Sovyetler Birliğinin Çökmesi ve Rusya Devlet Sistemi,1982 yılı sonlarına doğru Brejnev’in ölümü üzerine, kurulu düzende değişiklik yapılması yönünde başlayan akım üzerine, Gorbaçov 1985 yılında parti genel sekreterliğine seçilmiştir.
Gorbaçov yenileşmenin simgesi olan iki kavram ortaya atmıştır. Bunlardan biri «prestroyka yeniden yapılanma», diğeri ise «Glasnot yönetimde şeffaflık»dır.
Gorbaçov ile başlatılan demokratikleşme çabaları, çok partili sisteme geçmek, basın özgürlüğü ve özel mülkiyetin tanınması konularında yoğunlaşmıştır.
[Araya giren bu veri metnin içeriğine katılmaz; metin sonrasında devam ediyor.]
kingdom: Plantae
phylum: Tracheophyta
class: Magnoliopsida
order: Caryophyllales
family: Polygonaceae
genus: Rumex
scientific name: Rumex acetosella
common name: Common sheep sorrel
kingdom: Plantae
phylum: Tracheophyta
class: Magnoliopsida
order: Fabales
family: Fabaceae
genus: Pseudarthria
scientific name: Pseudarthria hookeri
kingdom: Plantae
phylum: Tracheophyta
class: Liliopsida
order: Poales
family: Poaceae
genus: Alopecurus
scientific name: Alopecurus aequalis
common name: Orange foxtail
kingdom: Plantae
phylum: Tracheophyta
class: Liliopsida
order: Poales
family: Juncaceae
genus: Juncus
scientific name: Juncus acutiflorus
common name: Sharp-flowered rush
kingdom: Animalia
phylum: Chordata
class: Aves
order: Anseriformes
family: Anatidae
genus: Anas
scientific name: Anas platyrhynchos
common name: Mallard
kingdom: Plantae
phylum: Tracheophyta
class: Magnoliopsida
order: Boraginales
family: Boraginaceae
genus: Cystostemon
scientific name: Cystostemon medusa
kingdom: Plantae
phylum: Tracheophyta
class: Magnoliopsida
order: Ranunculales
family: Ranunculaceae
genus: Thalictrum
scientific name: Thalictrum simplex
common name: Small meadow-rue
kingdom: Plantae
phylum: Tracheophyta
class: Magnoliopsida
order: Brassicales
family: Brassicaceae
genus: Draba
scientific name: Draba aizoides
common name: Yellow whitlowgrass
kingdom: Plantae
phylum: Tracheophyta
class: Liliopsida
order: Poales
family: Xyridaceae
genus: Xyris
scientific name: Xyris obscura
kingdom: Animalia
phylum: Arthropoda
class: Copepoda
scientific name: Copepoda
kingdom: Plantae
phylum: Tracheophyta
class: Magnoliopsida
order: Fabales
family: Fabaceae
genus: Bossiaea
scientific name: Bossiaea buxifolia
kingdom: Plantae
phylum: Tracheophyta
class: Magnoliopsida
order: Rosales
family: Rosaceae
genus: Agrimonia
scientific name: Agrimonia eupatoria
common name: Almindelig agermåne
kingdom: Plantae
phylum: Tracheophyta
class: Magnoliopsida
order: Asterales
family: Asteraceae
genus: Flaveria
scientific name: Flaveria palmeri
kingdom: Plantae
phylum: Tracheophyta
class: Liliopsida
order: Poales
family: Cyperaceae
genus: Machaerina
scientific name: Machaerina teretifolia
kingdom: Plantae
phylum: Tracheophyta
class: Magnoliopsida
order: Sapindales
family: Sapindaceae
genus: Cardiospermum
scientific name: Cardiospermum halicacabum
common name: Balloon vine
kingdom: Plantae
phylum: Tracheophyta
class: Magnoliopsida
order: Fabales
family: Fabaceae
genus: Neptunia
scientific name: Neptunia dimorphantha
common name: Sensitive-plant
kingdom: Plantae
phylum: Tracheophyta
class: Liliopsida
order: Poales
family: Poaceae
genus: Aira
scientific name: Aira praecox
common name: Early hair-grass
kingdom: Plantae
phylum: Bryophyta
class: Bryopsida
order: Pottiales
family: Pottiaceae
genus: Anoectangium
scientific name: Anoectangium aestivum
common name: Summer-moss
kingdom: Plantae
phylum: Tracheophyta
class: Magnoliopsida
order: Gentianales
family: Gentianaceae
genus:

Gorbaçov bu doğrultuda, bir yandan iletişim araçlarını serbest bırakma, diğer yandan da Anayasada değişiklik yapma yoluna gitmiştir.
Rusya Devlet Sistemi, eskisinden üç noktada ayrılır;
1- Halk vekilleri Kongresinin seçiminde komünist partisinin aday belirtme alanındaki tekeli kırılmıştır;
2- Yüksek Sovyet, onay meclisi olmaktan çıkarılmış, Batı örneğine uygun bir parlamentoya dönüştürülmüştür.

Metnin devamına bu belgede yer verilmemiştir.